Orthodox synagogue in Venice, Los Angeles, California

The Pacific Jewish Center, abbreviated as PJC and also known as the Shul on the Beach, is an Orthodox Jewish synagogue located at 505 Ocean Front Walk, in Venice, Los Angeles, California, in the United States. The synagogue is known for its outreach to unaffiliated and disconnected Jews. The Shul remains the last of the synagogues built in Venice during the first part of the 20th century. Although an Orthodox synagogue, worshippers who identify themselves as many different denominations are all welcomed when attending services and other events due to its location in an eclectic neighborhood.

The 1925 building, originally a power station, was identified as a City of Los Angeles landmark.

==History==
Pacific Jewish Center was established as Bay Cities Synagogue in the 1940s.
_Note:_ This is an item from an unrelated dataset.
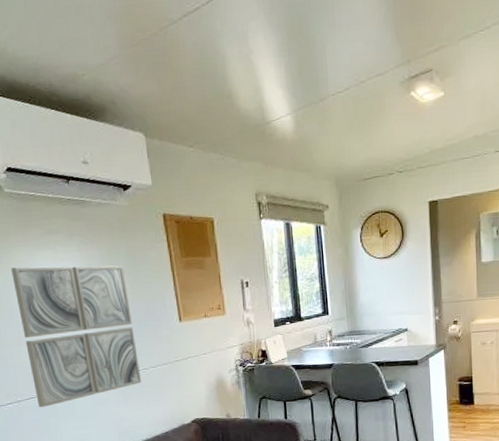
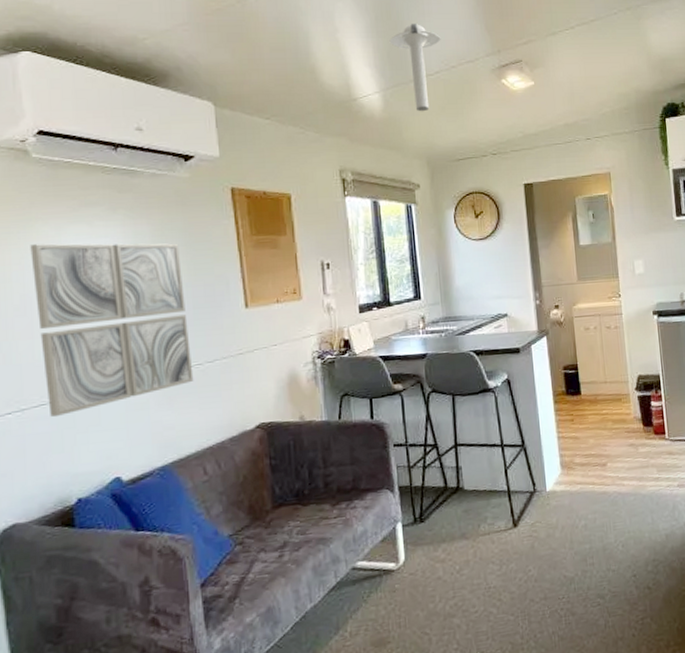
ceiling light: none [300,37,351,132] -> present [389,24,441,112]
The congregation was one of several synagogues established in Venice Beach in the 1920s (two others also on the Venice boardwalk). All except this one, and Mishkon Tefilo, had disappeared by the late 1960s. The membership had gradually dwindled until there was hardly a minyan available. However in 1977, a group of young, Orthodox Jews led by Michael Medved and Rabbi Daniel Lapin re-established the community and it soon became the nexus of Orthodox outreach in Los Angeles for the next decade. Lapin was the unpaid rabbi of the congregation from 1978 to 1992.
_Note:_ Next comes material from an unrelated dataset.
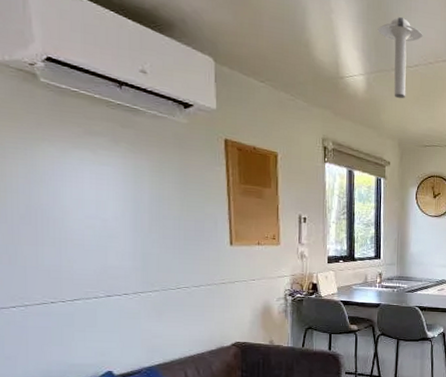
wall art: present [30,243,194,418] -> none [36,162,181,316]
The Bar Mitzvah of Jason Gould, son of Barbra Streisand and Elliott Gould, was held at the shul.

==Controversy==
An attempt led by the Pacific Jewish Center to construct an eruv in the Venice Beach neighborhood met with opposition from the Sierra Club and others concerned with impacts to birds or disruption to esthetics of the beach. The California Coastal Commission conditionally approved the project in late 2006.